The ZUMA-23 trial, which will compare axicabtagene ciloleucel with the standard of care in patients with high-risk large B-cell lymphoma (LBCL), is now open for enrollment.
ZUMA-23 will be the first phase III randomized controlled study to evaluate chimeric antigen receptor (CAR) T-cell therapy as a frontline regimen for any cancer, according to a presentation by Jason Westin, MD, of the MD Anderson Cancer Center, at the 2023 American Society of Clinical Oncology Annual Meeting.
The trial will enroll around 300 patients with high-risk, histologically confirmed LBCL as defined by the 2016 World Health Organization classification. The study will include patients with diffuse large B-cell lymphoma (DLBCL), high-grade B-cell lymphoma (HGBL), and transformed follicular lymphoma or marginal zone lymphoma. Patients who have a history of HIV or hepatitis B or C and undetectable viral loads may enroll. Key exclusion criteria include LBCL of the central nervous system.
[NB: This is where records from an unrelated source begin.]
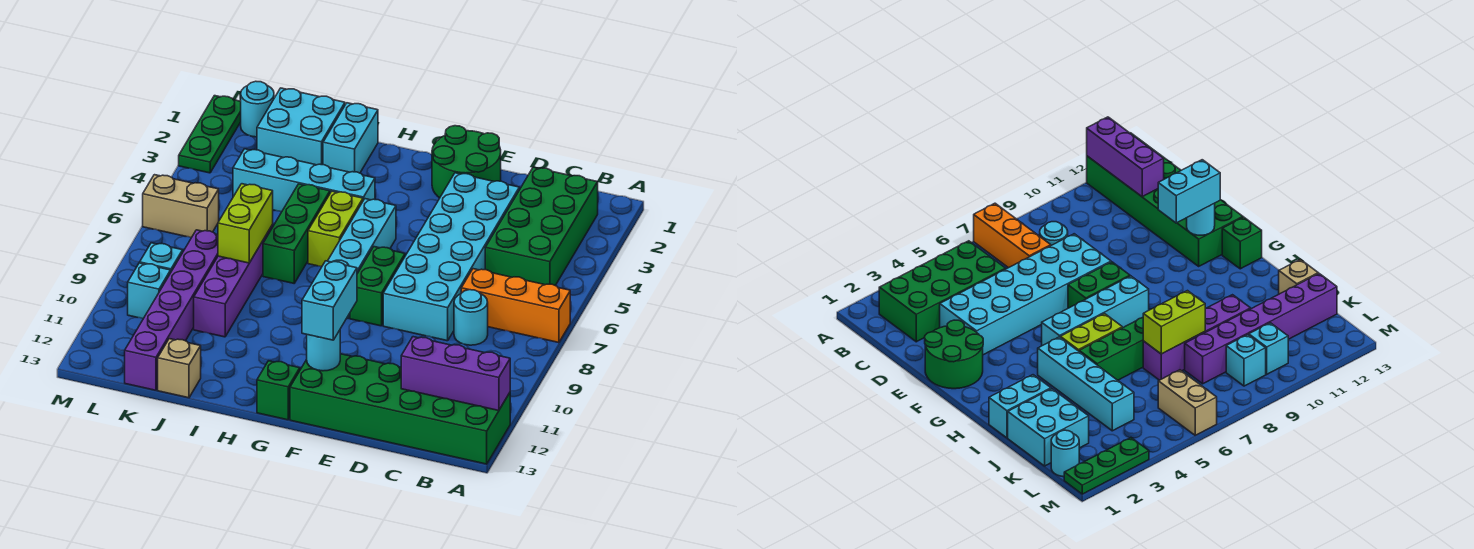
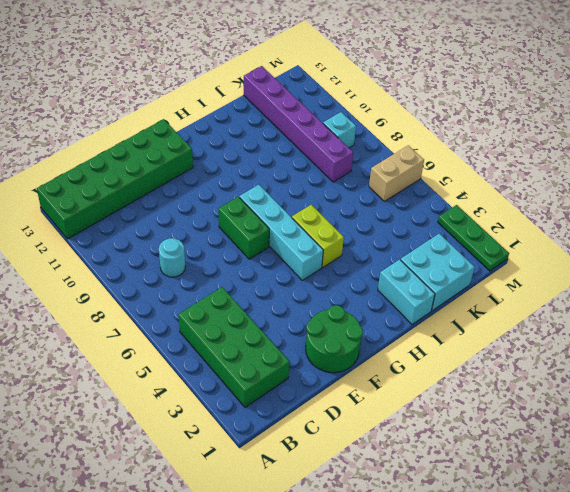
none -> orange brick A7:C7 level 1
none -> cyan brick D3:E8 level 1
none -> green brick G13 level 1

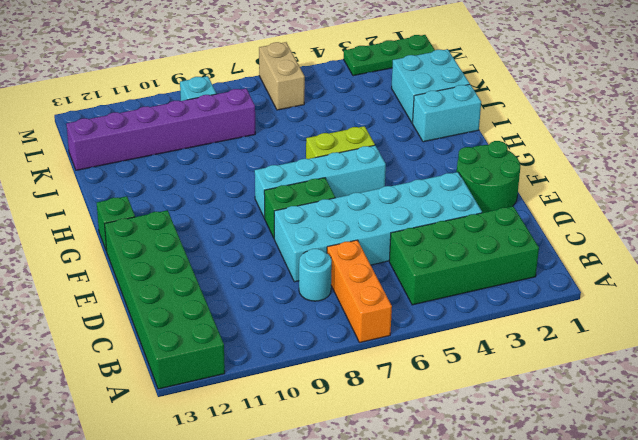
none -> cyan brick H4:K4 level 1
none -> green brick I5:I7 level 1
none -> purple brick J7:J10 level 1

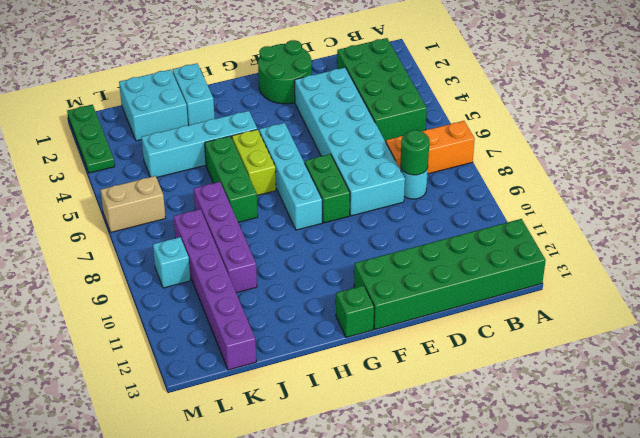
green round brick C8 level 2 -> none
none -> tan brick J13 level 1
none -> cyan round brick L1 level 1
none -> cyan brick L10 level 1

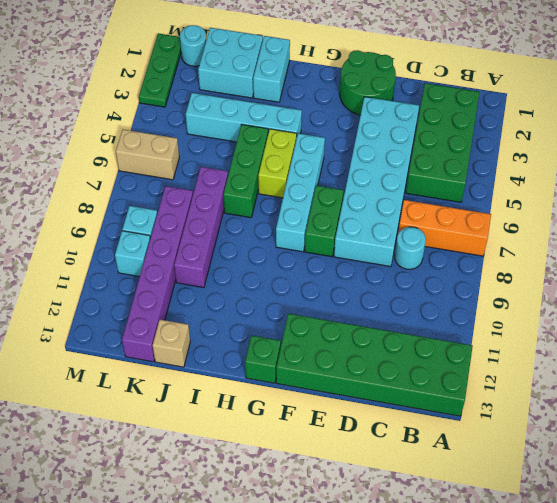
none -> purple brick A12:C12 level 2
none -> cyan round brick F12 level 2
none -> lime brick J7:J8 level 2

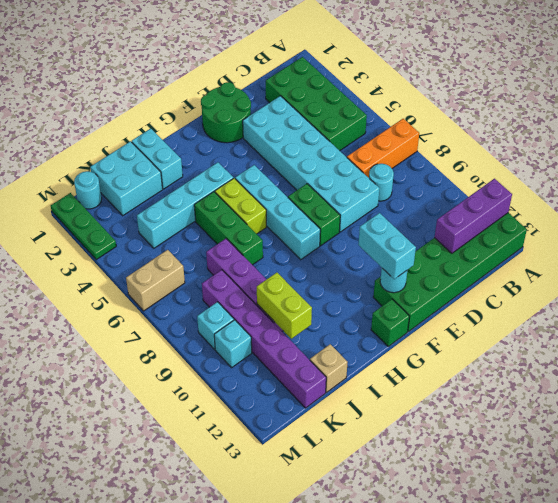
lime brick J10:J11 level 2 -> lime brick J7:J8 level 2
Patients who are eligible will receive one cycle of rituximab chemotherapy before the investigators randomize patients 1:1 to receive axicabtagene ciloleucel or standard of care. Patients who are randomized to receive axicabtagene ciloleucel will undergo leukapheresis followed by bridging therapy with R-CHOP or DA-EPOCH-R. Patients will then receive lymphodepleting chemotherapy and a single infusion of axicabtagene ciloleucel at a dose of 2×106 CAR T cells/kg.
“Prophylactic corticosteroids may be administered to reduce the incidence and severity of cytokine release syndrome at the investigator’s discretion,” according to Dr. Westin and colleagues.
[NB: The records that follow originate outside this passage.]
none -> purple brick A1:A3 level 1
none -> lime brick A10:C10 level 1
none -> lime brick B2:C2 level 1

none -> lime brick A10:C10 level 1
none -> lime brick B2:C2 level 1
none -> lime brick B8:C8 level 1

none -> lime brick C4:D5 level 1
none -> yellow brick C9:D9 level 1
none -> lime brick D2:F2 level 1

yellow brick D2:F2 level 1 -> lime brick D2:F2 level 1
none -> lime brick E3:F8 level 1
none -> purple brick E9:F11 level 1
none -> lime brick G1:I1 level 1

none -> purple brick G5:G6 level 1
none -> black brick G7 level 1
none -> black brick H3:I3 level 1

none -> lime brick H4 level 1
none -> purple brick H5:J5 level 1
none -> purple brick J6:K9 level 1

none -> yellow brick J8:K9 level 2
Patients who are randomized to receive the standard of care will undergo five additional cycles of R-CHOP or DA-EPOCH-R based on investigator’s choice.
The trial’s primary endpoint is event-free survival by blinded central review. Overall survival and progression-free survival are “key secondary endpoints,” according to the study’s investigators.
The ZUMA-23 trial follows the approval of axicabtagene ciloleucel for relapsed or refractory LBCL. The autologous CD19-directed CAR-T therapy showed “significant clinical benefit” as a second-line therapy in ZUMA-7 and a third-line or later therapy in ZUMA-1, according to Dr. Westin and colleagues. It also showed a “high rate of durable responses” in the phase II ZUMA-12 study of patients with first-line refractory LBCL, they said.
Westin J, Jacobson CA, Chavez JC, et al. ZUMA-23: A global, phase 3, randomized controlled study of axicabtagene ciloleucel versus standard of care as first-line therapy in patients with high-risk large B-cell lymphoma. Abstract TPS7578. Presented at the 2023 American Society of Clinical Oncology Annual Meeting; June 2-6, 2023; Chicago, Illinois.